▶ **РАБОЧЕЕ ЗАДАНИЕ 1**
Перепишите без изменений часть отрывка, которая начинается со слов «Личность Сергея Николаевича» и заканчивается словами «лекциях, выступлениях, проповедях.».
▶ **РАБОЧЕЕ ЗАДАНИЕ 2**
Объясните по отрывку, чем значимы статьи Булгакова о русской литературе, хотя в его наследии они не занимают центрального места. Уложитесь в одно–три предложения.

▶ **ОТРЫВОК**
+ + + + + + +
Личность Сергея Николаевича Булгакова (1871 – 1944) – православного священника, мыслителя, богослова, общественного деятеля – была весьма многогранной [1]. Его литературная одаренность, чуткость к художественному слову проявились в многочисленных и разнообразных по тематике, жанру философских, публицистических, литературно-критических работах, а также в публичных лекциях, выступлениях, проповедях.
В наследии Булгакова статьям о русской литературе[1] не принадлежит центрального места, однако, создававшиеся в разные десятилетия, они вошли в контекст религиозно-философской критики Серебряного века и эмиграции, отразили искания значительной части творческой интеллигенции первой трети ХХ в. и стали свидетельством о духовной эволюции их автора. Осмысление религиозных устремлений русских писателей, персонажей их произведений выводит у Булгакова к постижению аксиологических диапазонов художественного творчества, а также к самопознанию в пространстве истории, современности и вечности.
Аксиологический подход к литературе, творческой индивидуальности художника обозначается уже в ранней статье «Чехов как мыслитель» (1904), созданной на материале публичных лекций о Чехове в Ялте и Петербурге. Основополагающими в размышлениях о личности художника становятся у Булгакова интуиции о Божественном даре, суде совести, духовной жизни писателя: «Мы подходим к Чехову со стороны общечеловеческой, обращаемся к нему не только как к художнику, одаренному Божественным, но и опасным, могучим, но и ответственным даром искусства, а как к человеку, ответственному пред тем же великим и страшным судом совести, одержимому теми же муками, сомнениями и борениями, что и мы, и лишь особым, ему одному свойственным способом выражающему их в художественных образах».
+ + + + + + +
[Сохранённые записи]
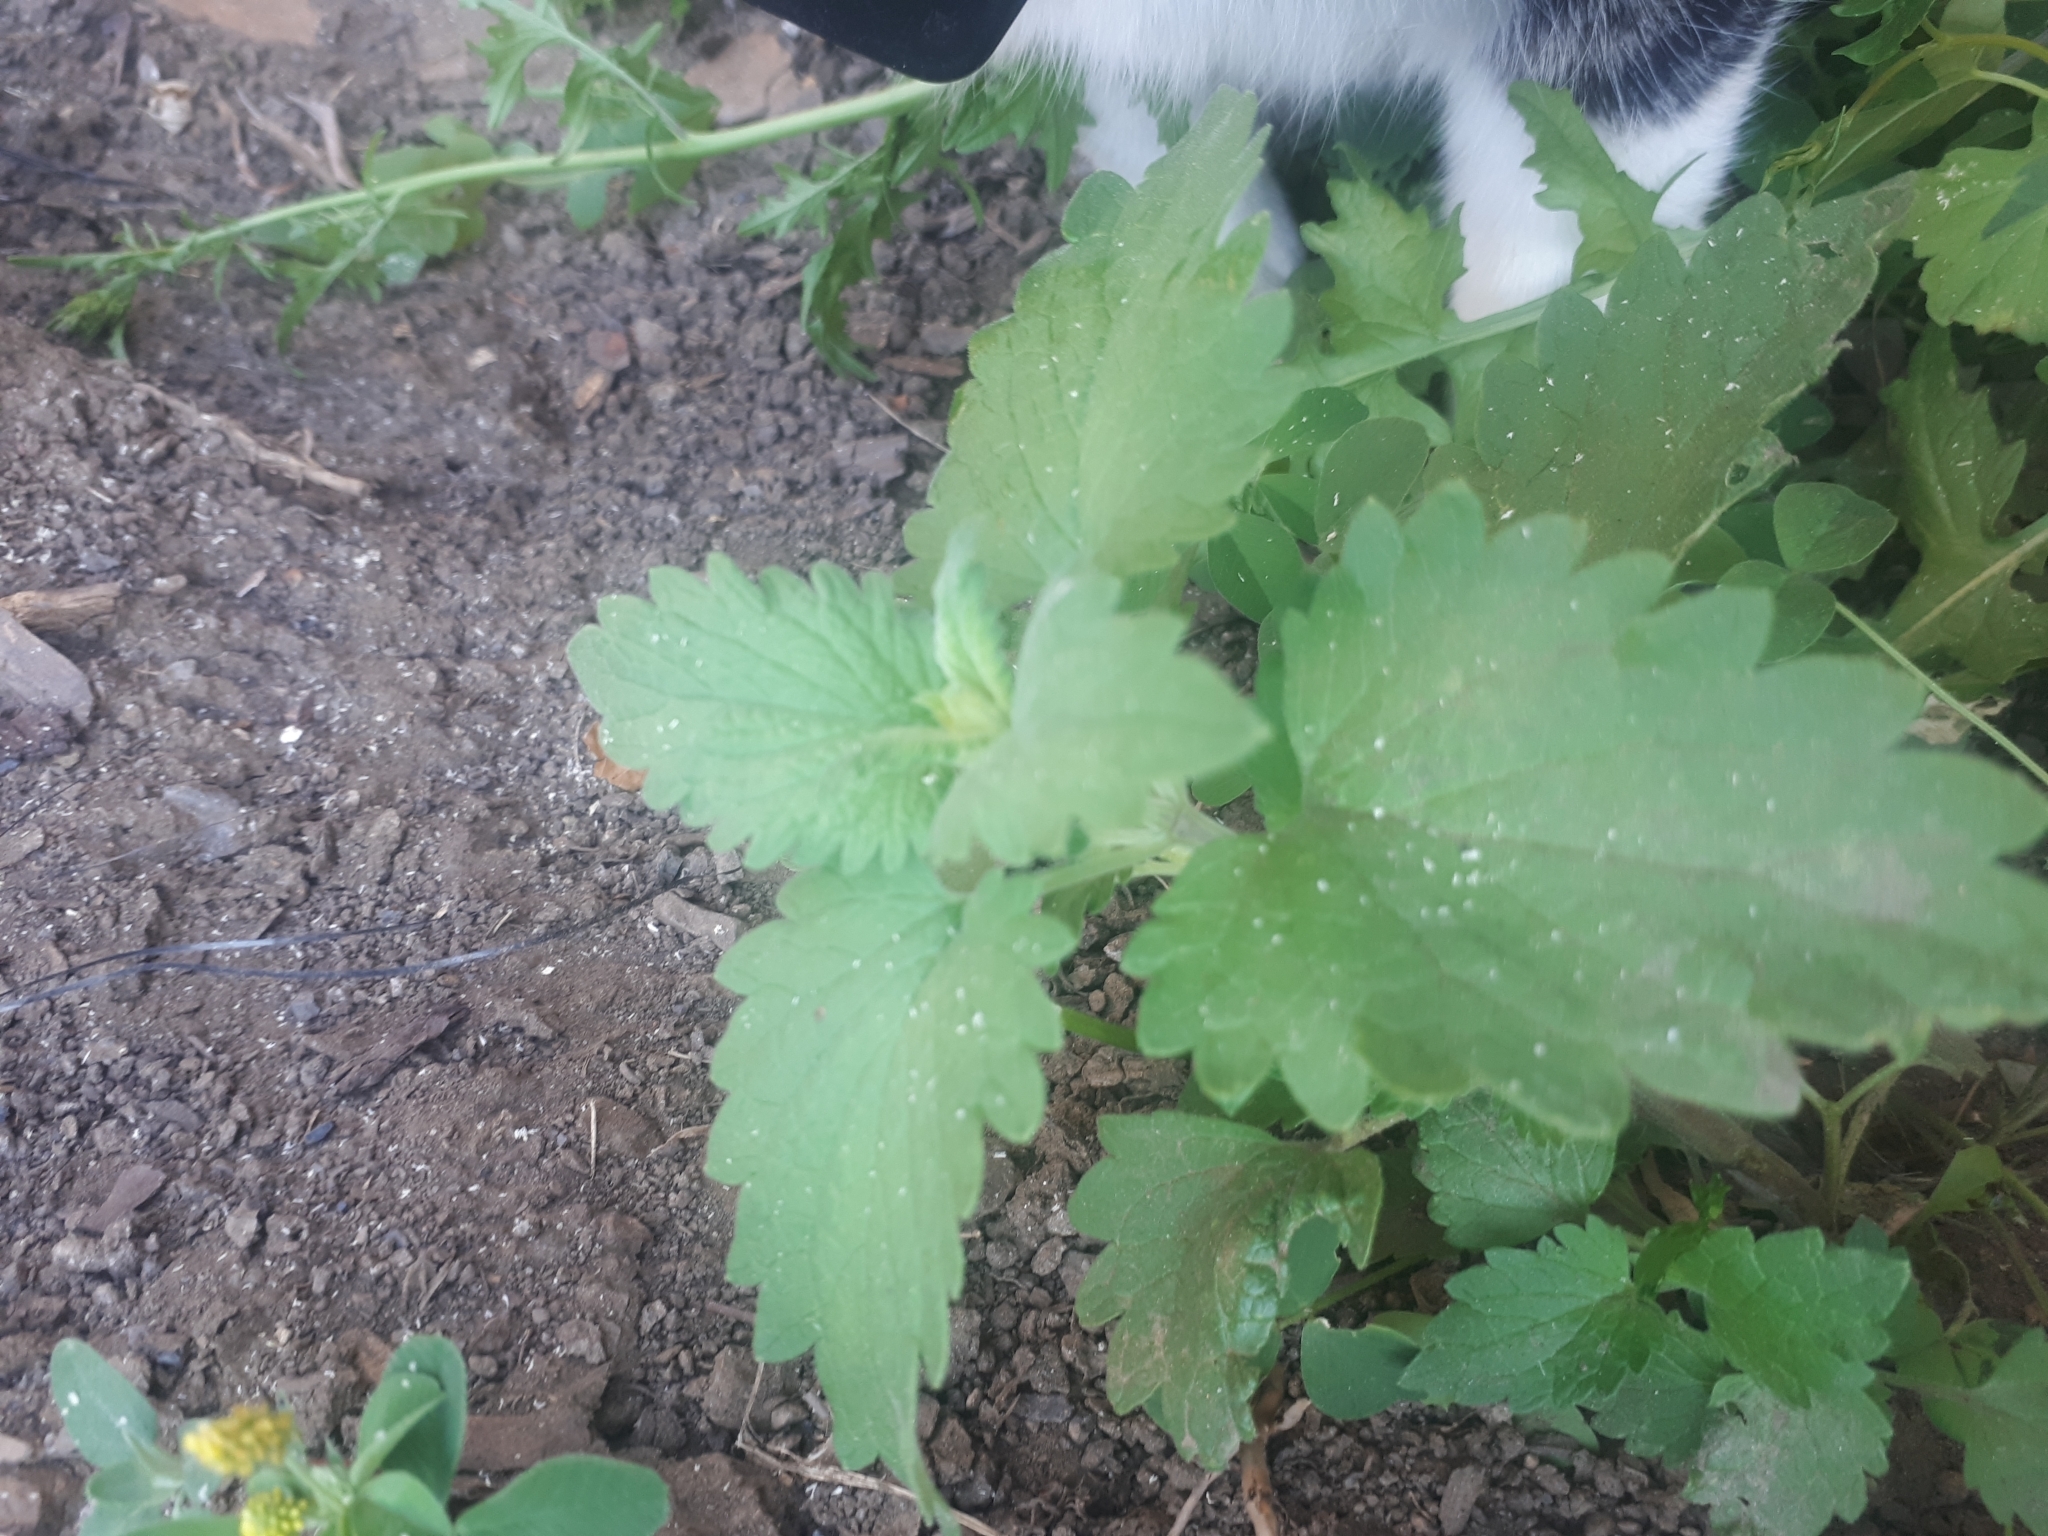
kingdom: Plantae
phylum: Tracheophyta
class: Magnoliopsida
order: Lamiales
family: Lamiaceae
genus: Nepeta
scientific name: Nepeta cataria
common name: Catnip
+ + + + + + +
▶ **РАЗБОР РЕШЕНИЯ 1**
Личность Сергея Николаевича Булгакова (1871 – 1944) – православного священника, мыслителя, богослова, общественного деятеля – была весьма многогранной [1]. Его литературная одаренность, чуткость к художественному слову проявились в многочисленных и разнообразных по тематике, жанру философских, публицистических, литературно-критических работах, а также в публичных лекциях, выступлениях, проповедях.

▶ **РАЗБОР РЕШЕНИЯ 2**
Эти статьи создавались в разные десятилетия и вошли в контекст религиозно-философской критики Серебряного века и эмиграции. Они отразили искания значительной части творческой интеллигенции первой трети ХХ в. и стали свидетельством о духовной эволюции их автора.